In the following example, the graph name is myGraph and the kernel name is k1. The fully specified node name is myGraph.k1.
class graph : public adf::graph {
private:
adf::kernel k1;
public:
my_graph() {
k1 = kernel::create(kernel1);
source(k1) = "src/kernels/kernel1.cc";
}
};
graph myGraph;
Anytime this kernel is referenced in the constraints JSON file it must be named myGraph.k1, as shown in the various examples throughout this document.
Tile Constraint
This constrains a kernel to a specific tile located at a specified column and row within the array. The column and row values are zero based, where the zeroth row is counted from the bottom-most compute processor and the zero-th column is counted from the left-most column.
Syntax
"tile": {
"column": integer,
"row": integer
}
Example
{
"NodeConstraints": {
"mygraph.k1": {
"tile": {
"column": 2,
"row": 1
}
}
}
}
Shim Constraint
Syntax
"shim": {
"column": integer,
"channel": integer (optional)
}
Example
{
"NodeConstraints": {
"plioOut1": {
"shim": {
"column": 0,
"channel": 1
}
},
"plioOut2": {
"shim": {
"column": 1
}
}
}
}
Reserved Memory Constraint
This constrains the location of system memory (stack and heap) for a kernel to a specific address on a specific tile. The address can be specified in one of two different ways:
- Column, row, bankID and offset, where the tile is specified by column, row, bankID and the offset address is relative to the bankID, starting at zero with a maximum value of 8192 bytes of a bank.

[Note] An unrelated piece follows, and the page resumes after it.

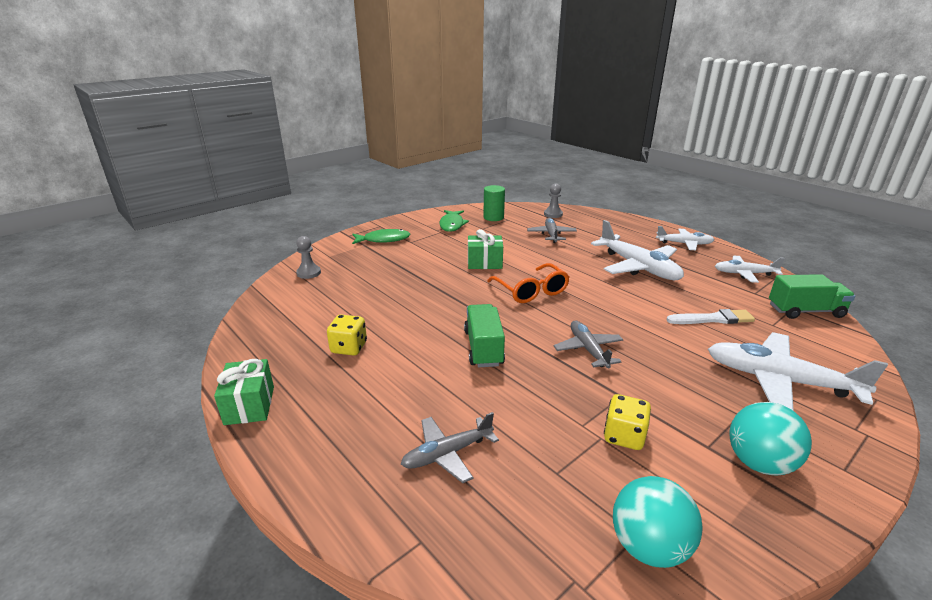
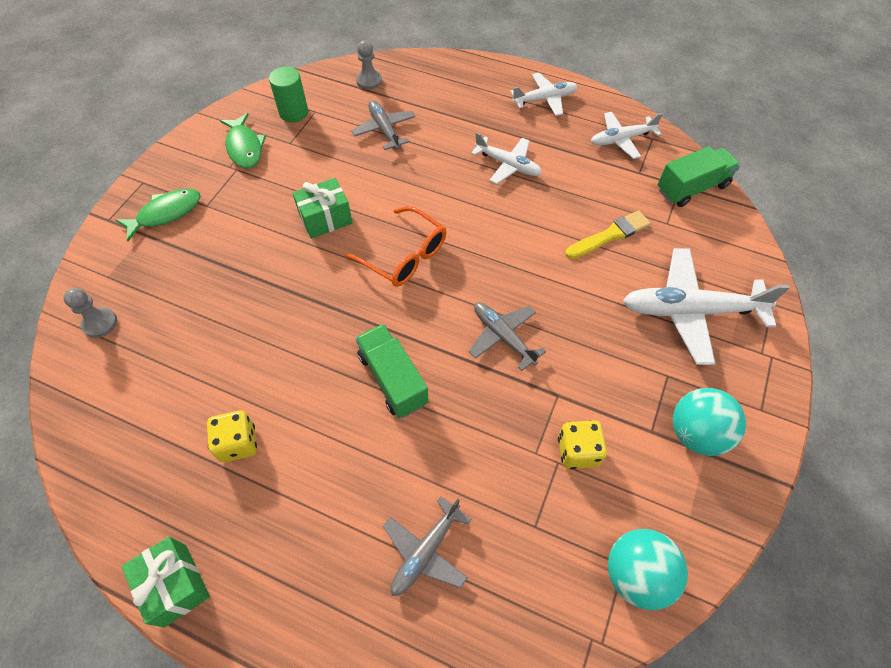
camera: 25 degrees left, 30 degrees up
(638, 267) = (507, 165): white plane -> white plane, size x0.59
(713, 319) = (610, 235): white brush -> yellow brush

- Column, row, and bankId, where the bank ID is relative to the tile and can take values 0, 1, 2, 3.
Syntax
"reserved_memory": <bank_address>
<bank_address> ::= {
"column": integer,
"row": integer,
"bankId": integer,
"offset": integer
}
<bank_address> ::= {
"column": integer,
"row": integer,
"bankId": integer
}
Example
{
"NodeConstraints": {
"mygraph.k1": {
"reserved_memory": {
"column": 2,
"row": 1,
"bankId": 3,
"offset": 4128
}
},
"mygraph.k2": {
"reserved_memory": {
"column": 1,
"row": 1,
"bankId": 3
}
}
}
}
Colocated Nodes Constraint
The colocated nodes constraint requires two or more kernels to be on the same tile and forces sequencing of the kernels in a topological order. It also allows them to share memory buffers without synchronization.
Syntax
"colocated_nodes": [<node list>]
<node list> ::= <node name>[,<node name>...]
<node name> ::= string
Example
{
"NodeConstraints": {
"mygraph.k2": {
"colocated_nodes": ["mygraph.k1"]
}
}
}
Not Colocated Nodes Constraint
This constrains two or more kernels to not be on the same tile.
Syntax
"not_colocated_nodes": [<node list>]
<node list> ::= <node name>[,<node name>...]
<node name> ::= string
Example
{
"NodeConstraints": {
"mygraph.k2": {
"not_colocated_nodes": ["mygraph.k1"]
}
}
}
Colocated Reserved Memories Constraint
This constrains a kernel location to be on the same tile as that of one or more stacks. This ensures that the stacks can be accessed by the kernel without requiring a DMA.
Syntax
"colocated_reserved_memories": [<node list>]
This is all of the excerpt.